[Required action] Needed from the data below: every line from the one with "all such lapses" up to and including the one with "the dryer, or", repeated exactly and with nothing else.

[Saved entries]
━━━━━━━━━━━━━━━━━━━━━━━━━━━━━━
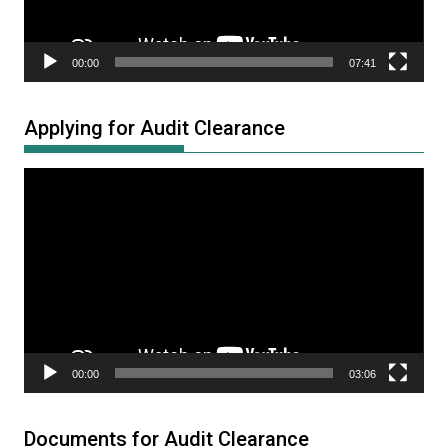
00:00
07:41
Applying for Audit Clearance
Video
Player
00:00
03:06
Documents for Audit Clearance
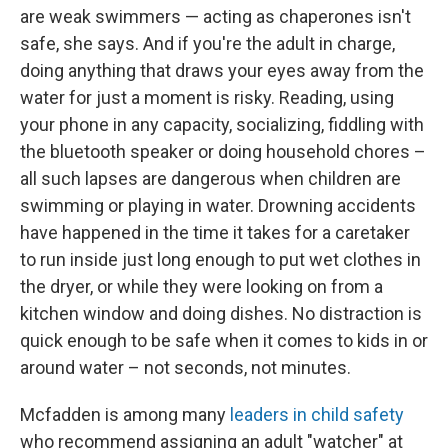
are weak swimmers — acting as chaperones isn't
safe, she says. And if you're the adult in charge,
doing anything that draws your eyes away from the
water for just a moment is risky. Reading, using
your phone in any capacity, socializing, fiddling with
the bluetooth speaker or doing household chores –
all such lapses are dangerous when children are
swimming or playing in water. Drowning accidents
have happened in the time it takes for a caretaker
to run inside just long enough to put wet clothes in
the dryer, or while they were looking on from a
kitchen window and doing dishes. No distraction is
quick enough to be safe when it comes to kids in or
around water – not seconds, not minutes.
Mcfadden is among many
leaders in child safety
who recommend assigning an adult "watcher" at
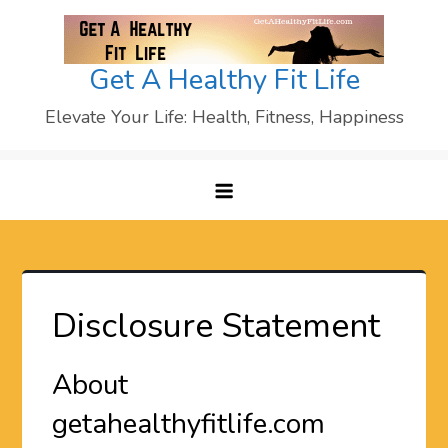
Skip
to
content
Get A Healthy Fit Life
Elevate Your Life: Health, Fitness, Happiness
Disclosure Statement
About
getahealthyfitlife.com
━━━━━━━━━━━━━━━━━━━━━━━━━━━━━━
[Response box]
all such lapses are dangerous when children are
swimming or playing in water. Drowning accidents
have happened in the time it takes for a caretaker
to run inside just long enough to put wet clothes in
the dryer, or while they were looking on from a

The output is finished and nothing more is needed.